There's more: One mutator causes a huge whale to appear on the map (granting a reward to the first team that kills it). "Colorblind" makes the game go black and white for a while. Another, called "Farty Poopy," replaces all of the sounds in the game with fart sounds made by the developers' mouths. As you might imagine, the action is already frantic, but mutators can make it completely insane.
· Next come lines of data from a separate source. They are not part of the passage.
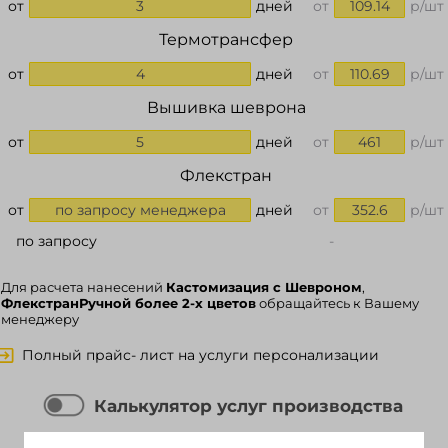
от
3
дней
от
109.14
р/шт
Термотрансфер
от
4
дней
от
110.69
р/шт
Вышивка шеврона
от
5
дней
от
461
р/шт
Флекстран
от
по запросу менеджера
дней
от
352.6
р/шт
по запросу
-
Для расчета нанесений
Кастомизация с Шевроном
,
ФлекстранРучной более 2-х цветов
обращайтесь к Вашему
менеджеру
Полный прайс- лист на услуги персонализации
Калькулятор услуг производства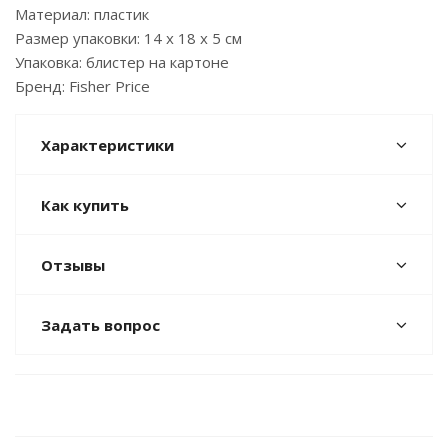
Материал: пластик
Размер упаковки: 14 х 18 х 5 см
Упаковка: блистер на картоне
Бренд: Fisher Price
Характеристики
Как купить
Отзывы
Задать вопрос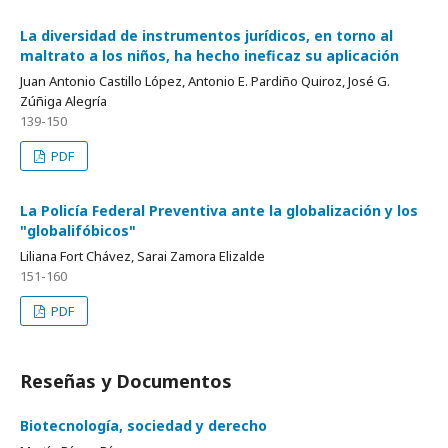
La diversidad de instrumentos jurídicos, en torno al
maltrato a los niños, ha hecho ineficaz su aplicación
Juan Antonio Castillo López, Antonio E. Pardiño Quiroz, José G.
Zúñiga Alegría
139-150
PDF
La Policía Federal Preventiva ante la globalización y los
"globalifóbicos"
Liliana Fort Chávez, Sarai Zamora Elizalde
151-160
PDF
Reseñas y Documentos
Biotecnología, sociedad y derecho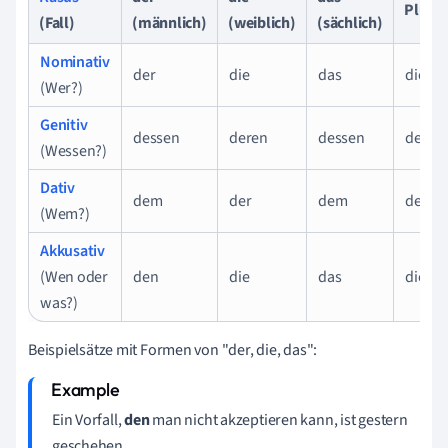
Plural
(Fall)
(männlich)
(weiblich)
(sächlich)
Nominativ
der
die
das
die
(Wer?)
Genitiv
dessen
deren
dessen
deren
(Wessen?)
Dativ
dem
der
dem
denen
(Wem?)
Akkusativ
(Wen oder
den
die
das
die
was?)
Beispielsätze mit Formen von "der, die, das":
Ein Vorfall,
den
man nicht akzeptieren kann
, ist gestern
geschehen.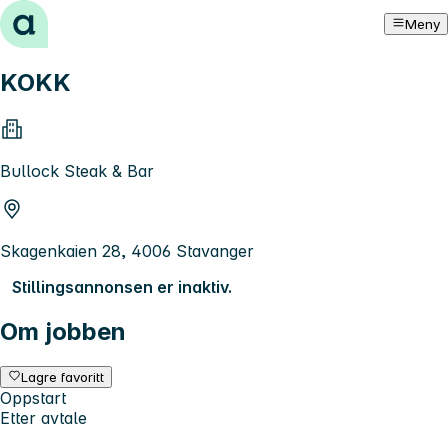
Hopp til innhold
Meny
KOKK
Bullock Steak & Bar
Skagenkaien 28, 4006 Stavanger
Stillingsannonsen er inaktiv.
Om jobben
Lagre favoritt
Oppstart
Etter avtale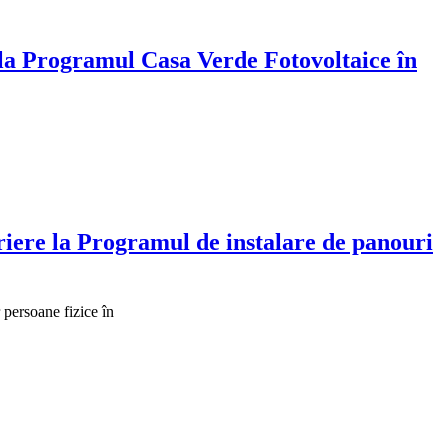
i la Programul Casa Verde Fotovoltaice în
criere la Programul de instalare de panouri
 persoane fizice în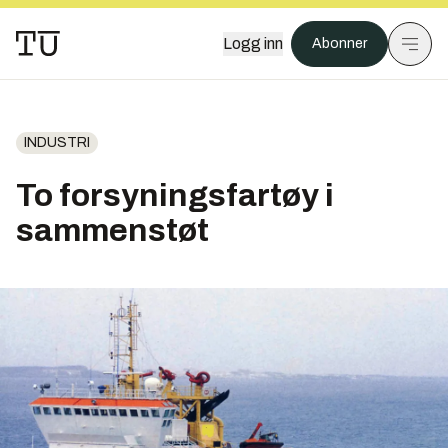
Logg inn
Abonner
INDUSTRI
To forsyningsfartøy i
sammenstøt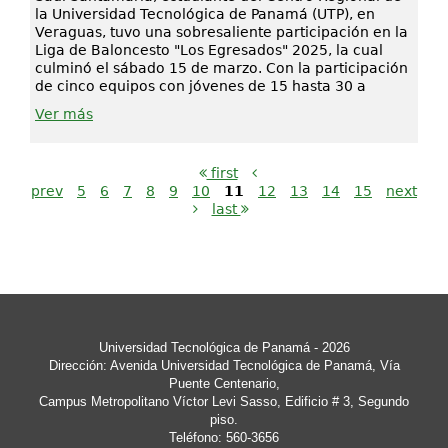
la Universidad Tecnológica de Panamá (UTP), en
Veraguas, tuvo una sobresaliente participación en la
Liga de Baloncesto "Los Egresados" 2025, la cual
culminó el sábado 15 de marzo. Con la participación
de cinco equipos con jóvenes de 15 hasta 30 a
Ver más
first
prev
5
6
7
8
9
10
11
12
13
14
15
next
last
Universidad Tecnológica de Panamá
- 2026
Dirección: Avenida Universidad Tecnológica de Panamá, Vía
Puente Centenario,
Campus Metropolitano Víctor Levi Sasso, Edificio # 3, Segundo
piso.
Teléfono: 560-3656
Unfortunately, Quake 2 and its ilk are unapologetically twitch shooters, and Nexuiz holds that line -- if you like your first-person shooters tactical and realistic, this one's not for you. Playing the game with a controller also causes some problems; while the sensitivity can (and probably will) be turned up, moving a thumbstick around can't really compare to flicking a mouse when things are moving so quickly. And lag could be an issue online as well when things are this tightly wound, but the CES build understandably had some network obstacles to overcome.

The other issue with Nexuiz might be a lack of variety in the metagame: There are only two 4v4 modes to play, standard team deathmatch and capture the flag. But then again, we couldn't get enough of just blowing each other up back in the day, and for 800 points during Microsoft's XBLA House Party promotion next month, Nexuiz could be an old school FPS trip worth taking.